The crime of burglary, with which defendant was charged, provides:

"(A) No person, by force, stealth, or deception, shall do any of the following:

"* * *

"(2) Trespass in an occupied structure or in a separately secured or separately occupied portion of an occupied structure that is a permanent or temporary habitation of any person when any person other than an accomplice of the offender is present or likely to be present, with purpose to commit in the habitation any criminal offense * * *." R.C. 2911.12(A)(2).

"Criminal trespass" is defined as:

"(A) No person, without privilege to do so, shall do any of the following:

"(1) Knowingly enter or remain on the land or premises of another." R.C. 2911.21.

The law of burglary evolved out of a desire to protect the habitation. Because intrusions into the habitation are dangerous to occupants, "the offense is viewed as serious, because of the higher risk of personal harm involved in maliciously breaking and entering an occupied, as opposed to an unoccupied, structure." 1974 Legislative Service Commission Comment to R.C. 2911.12.

Because the purpose of burglary law is to protect the dweller, we hold that custody and control, rather than legal title, is dispositive. See R.C. 2911.21(E), providing that "`land or premises' includes any land, building, structure, or place belonging to, controlled by, or in custody of another, and any separate enclosure or room, or portion thereof." (Emphasis added.) Thus, in Ohio, one can commit a trespass and burglary against property of which one is the legal owner if another has control or custody of that property. A majority of other jurisdictions that have addressed this issue have found that the entry of an estranged spouse upon the property of the other spouse constitutes an unauthorized entry to support charges of trespass and burglary. See People v. Johnson (Colo.1995), 906 P.2d 122; People v. Hollenbeck (Colo.App. 1996), 944 P.2d 537; Davis v. State (Tex.Crim.App.1990), 799 S.W.2d 398; White v. State (Ala.Crim.App.1990), 587 So.2d 1218; Parham v. State (1989), 79 Md. App. 152, 161-162, 556 A.2d 280, 284-285; Matthews v. Commonwealth (Ky.1985), 709 S.W.2d 414; State v. Cox (1985), 73 N.C.App. 432, 326 S.E.2d 100; Knox v.
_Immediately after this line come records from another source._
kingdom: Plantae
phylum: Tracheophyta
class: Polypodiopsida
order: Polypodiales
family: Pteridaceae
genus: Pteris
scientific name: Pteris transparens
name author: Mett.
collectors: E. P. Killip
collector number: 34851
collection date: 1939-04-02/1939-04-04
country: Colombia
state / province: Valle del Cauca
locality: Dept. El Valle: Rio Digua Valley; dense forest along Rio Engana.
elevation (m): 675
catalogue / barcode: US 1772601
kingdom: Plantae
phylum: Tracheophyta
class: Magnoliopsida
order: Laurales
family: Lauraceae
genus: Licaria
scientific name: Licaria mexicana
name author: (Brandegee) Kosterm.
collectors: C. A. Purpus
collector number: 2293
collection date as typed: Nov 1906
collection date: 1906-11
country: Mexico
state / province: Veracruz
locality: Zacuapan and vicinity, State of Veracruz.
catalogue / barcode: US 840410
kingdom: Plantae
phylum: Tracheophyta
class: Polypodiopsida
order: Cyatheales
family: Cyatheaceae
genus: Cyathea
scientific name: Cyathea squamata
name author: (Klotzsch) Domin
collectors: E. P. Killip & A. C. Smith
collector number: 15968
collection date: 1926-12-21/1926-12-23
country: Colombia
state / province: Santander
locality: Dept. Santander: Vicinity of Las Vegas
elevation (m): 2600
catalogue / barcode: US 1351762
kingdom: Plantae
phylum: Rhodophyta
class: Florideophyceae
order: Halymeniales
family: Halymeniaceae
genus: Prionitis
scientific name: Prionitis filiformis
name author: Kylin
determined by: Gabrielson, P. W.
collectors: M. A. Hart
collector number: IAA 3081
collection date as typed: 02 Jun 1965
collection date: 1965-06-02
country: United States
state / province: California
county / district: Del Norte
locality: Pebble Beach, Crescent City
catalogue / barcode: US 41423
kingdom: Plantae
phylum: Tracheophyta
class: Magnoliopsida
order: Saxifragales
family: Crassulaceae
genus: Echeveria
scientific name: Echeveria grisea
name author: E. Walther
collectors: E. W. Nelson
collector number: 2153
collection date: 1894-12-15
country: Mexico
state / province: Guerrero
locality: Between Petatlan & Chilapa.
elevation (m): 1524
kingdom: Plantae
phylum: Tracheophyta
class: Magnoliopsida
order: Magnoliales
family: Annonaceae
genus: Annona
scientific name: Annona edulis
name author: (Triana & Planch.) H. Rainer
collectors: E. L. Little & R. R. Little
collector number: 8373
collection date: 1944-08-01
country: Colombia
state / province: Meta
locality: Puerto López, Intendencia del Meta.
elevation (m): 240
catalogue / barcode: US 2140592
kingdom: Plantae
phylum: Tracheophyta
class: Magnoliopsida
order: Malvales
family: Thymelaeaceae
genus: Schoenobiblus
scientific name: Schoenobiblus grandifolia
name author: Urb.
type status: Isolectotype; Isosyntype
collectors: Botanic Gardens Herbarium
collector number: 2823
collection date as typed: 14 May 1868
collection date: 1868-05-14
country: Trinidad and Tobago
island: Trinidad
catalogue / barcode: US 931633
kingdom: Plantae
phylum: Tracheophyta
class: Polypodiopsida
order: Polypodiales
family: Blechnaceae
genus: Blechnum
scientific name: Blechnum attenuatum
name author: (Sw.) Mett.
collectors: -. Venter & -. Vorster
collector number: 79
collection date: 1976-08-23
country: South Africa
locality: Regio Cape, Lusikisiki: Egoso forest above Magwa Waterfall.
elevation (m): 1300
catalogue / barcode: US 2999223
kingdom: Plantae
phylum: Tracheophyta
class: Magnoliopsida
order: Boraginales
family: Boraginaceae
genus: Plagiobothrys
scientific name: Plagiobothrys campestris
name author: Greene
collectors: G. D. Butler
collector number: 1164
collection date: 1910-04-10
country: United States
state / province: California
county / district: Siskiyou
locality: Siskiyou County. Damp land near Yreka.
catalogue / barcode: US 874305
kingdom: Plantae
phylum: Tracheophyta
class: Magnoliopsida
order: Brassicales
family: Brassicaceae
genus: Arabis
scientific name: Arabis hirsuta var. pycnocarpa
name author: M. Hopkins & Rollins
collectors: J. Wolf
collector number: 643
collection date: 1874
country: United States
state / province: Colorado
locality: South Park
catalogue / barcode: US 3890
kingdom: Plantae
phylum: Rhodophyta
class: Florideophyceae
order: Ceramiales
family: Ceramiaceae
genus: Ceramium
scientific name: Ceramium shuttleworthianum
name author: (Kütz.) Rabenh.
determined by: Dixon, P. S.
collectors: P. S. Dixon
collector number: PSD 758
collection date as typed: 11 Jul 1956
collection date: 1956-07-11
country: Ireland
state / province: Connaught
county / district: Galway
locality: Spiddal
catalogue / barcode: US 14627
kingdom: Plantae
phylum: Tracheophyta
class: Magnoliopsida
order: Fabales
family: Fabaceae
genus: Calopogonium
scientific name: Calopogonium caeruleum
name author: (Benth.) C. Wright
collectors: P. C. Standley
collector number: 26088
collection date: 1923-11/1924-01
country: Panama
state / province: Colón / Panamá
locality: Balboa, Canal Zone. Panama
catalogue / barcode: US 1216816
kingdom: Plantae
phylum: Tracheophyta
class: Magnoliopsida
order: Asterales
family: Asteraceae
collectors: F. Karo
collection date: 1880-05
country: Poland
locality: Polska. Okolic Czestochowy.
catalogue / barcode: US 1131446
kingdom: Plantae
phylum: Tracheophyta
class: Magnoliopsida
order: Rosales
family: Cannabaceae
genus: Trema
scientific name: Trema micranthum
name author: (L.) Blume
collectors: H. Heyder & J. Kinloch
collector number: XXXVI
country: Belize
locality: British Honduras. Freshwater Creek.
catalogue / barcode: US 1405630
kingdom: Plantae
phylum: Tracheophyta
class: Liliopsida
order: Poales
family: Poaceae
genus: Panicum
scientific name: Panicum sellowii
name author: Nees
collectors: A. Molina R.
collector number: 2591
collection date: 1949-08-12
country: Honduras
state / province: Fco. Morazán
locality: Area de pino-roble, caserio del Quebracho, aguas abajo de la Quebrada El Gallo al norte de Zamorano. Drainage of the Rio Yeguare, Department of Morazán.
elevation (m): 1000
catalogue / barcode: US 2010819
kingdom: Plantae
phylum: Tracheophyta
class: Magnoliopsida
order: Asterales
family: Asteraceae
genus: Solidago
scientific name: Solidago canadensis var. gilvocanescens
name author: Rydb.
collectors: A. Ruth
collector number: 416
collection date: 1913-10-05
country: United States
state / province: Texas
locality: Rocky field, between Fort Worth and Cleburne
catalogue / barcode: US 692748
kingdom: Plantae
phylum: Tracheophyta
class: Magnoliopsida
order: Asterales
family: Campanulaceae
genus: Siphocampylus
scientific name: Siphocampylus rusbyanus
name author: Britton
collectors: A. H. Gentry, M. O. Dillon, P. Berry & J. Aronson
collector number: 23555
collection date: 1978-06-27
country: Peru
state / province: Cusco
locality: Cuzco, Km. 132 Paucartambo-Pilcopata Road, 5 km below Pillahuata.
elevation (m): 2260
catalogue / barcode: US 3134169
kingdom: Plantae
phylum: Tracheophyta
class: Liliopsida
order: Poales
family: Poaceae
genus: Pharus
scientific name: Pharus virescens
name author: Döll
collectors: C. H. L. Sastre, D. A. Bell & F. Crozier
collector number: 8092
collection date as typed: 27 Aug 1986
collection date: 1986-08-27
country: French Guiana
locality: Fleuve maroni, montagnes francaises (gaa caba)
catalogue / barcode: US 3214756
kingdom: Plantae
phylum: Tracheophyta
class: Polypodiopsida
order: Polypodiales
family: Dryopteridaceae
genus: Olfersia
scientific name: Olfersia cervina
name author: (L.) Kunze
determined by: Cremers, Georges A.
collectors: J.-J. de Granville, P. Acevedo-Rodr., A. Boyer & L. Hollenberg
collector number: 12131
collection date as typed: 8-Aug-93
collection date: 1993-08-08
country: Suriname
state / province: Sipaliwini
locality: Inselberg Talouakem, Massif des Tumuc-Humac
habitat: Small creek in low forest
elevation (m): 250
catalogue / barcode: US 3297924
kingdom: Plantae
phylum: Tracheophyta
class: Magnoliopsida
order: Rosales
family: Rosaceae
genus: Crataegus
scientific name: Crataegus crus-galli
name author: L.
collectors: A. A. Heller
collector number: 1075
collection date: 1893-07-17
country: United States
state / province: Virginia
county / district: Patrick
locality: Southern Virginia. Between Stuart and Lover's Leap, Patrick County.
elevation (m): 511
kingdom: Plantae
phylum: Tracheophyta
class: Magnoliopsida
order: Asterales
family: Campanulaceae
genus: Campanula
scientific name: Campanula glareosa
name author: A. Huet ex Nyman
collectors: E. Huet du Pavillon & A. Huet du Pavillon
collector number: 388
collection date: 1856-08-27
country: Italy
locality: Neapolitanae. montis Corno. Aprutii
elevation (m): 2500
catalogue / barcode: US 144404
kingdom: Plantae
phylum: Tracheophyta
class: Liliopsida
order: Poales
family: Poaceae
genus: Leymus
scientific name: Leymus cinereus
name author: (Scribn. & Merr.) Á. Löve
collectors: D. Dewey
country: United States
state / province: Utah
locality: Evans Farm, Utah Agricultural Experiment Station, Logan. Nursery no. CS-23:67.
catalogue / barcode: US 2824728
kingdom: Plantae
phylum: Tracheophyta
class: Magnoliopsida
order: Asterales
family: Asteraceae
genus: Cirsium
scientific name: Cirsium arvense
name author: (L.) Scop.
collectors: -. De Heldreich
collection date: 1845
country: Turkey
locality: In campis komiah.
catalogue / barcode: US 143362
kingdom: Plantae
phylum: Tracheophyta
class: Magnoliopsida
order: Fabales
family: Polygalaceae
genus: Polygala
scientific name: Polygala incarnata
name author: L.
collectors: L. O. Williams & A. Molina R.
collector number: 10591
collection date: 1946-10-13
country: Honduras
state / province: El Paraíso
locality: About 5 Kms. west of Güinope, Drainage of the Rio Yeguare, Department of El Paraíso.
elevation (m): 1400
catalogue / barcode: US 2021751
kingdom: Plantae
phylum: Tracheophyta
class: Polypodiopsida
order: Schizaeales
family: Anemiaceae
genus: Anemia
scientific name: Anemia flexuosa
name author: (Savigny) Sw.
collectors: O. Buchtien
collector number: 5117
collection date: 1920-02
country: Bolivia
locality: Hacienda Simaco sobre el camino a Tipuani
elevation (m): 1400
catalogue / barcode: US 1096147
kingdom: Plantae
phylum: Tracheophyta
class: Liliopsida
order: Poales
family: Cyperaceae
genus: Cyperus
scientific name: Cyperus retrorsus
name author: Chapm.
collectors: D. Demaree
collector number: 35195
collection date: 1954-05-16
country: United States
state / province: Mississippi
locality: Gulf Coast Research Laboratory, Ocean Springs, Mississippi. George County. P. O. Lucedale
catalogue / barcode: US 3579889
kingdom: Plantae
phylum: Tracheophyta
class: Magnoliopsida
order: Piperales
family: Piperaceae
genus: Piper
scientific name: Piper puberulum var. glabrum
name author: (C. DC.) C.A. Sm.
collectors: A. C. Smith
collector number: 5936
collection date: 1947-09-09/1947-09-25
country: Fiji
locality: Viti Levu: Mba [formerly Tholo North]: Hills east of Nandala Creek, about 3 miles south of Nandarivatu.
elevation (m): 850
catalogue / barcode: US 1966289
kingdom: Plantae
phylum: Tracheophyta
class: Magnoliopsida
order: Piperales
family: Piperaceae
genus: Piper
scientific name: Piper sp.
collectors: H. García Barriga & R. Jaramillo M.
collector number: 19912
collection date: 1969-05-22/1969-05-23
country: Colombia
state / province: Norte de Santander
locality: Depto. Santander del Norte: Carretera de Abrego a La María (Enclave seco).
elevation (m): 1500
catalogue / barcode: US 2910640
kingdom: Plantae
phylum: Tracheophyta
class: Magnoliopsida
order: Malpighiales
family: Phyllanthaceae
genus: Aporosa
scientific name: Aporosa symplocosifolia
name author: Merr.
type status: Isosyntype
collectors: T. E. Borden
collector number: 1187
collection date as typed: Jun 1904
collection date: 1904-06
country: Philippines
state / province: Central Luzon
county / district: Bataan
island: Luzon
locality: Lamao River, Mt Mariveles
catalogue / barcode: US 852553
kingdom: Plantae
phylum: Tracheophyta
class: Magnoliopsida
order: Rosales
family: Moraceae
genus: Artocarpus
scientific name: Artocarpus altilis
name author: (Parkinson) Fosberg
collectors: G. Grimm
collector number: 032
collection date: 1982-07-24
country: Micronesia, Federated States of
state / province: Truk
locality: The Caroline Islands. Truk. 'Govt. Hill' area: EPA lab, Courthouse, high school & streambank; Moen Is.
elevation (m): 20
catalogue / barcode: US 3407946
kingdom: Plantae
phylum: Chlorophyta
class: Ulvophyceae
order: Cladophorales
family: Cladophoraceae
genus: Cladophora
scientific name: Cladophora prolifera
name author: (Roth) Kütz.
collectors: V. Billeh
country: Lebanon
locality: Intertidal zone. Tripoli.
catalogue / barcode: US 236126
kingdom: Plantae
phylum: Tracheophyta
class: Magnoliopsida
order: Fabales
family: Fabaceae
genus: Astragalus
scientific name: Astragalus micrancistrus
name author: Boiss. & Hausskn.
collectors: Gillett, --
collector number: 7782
Commonwealth (1983), 225 Va. 504, 304 S.E.2d 4; State v. Schneider (1983), 36 Wash.App. 237, 673 P.2d 200; Cladd v. State (Fla.1981), 398 So.2d 442.

Civil, peaceful avenues of redress exist to enforce the rights of a person who believes he or she has been wrongfully excluded from certain property. There is no privilege to use force, stealth, or deception to regain possession. See R.C. 2911.21(C) ("It is no defense to a charge under this section that the offender was authorized to enter or remain on the land or premises involved, when such authorization was secured by deception.").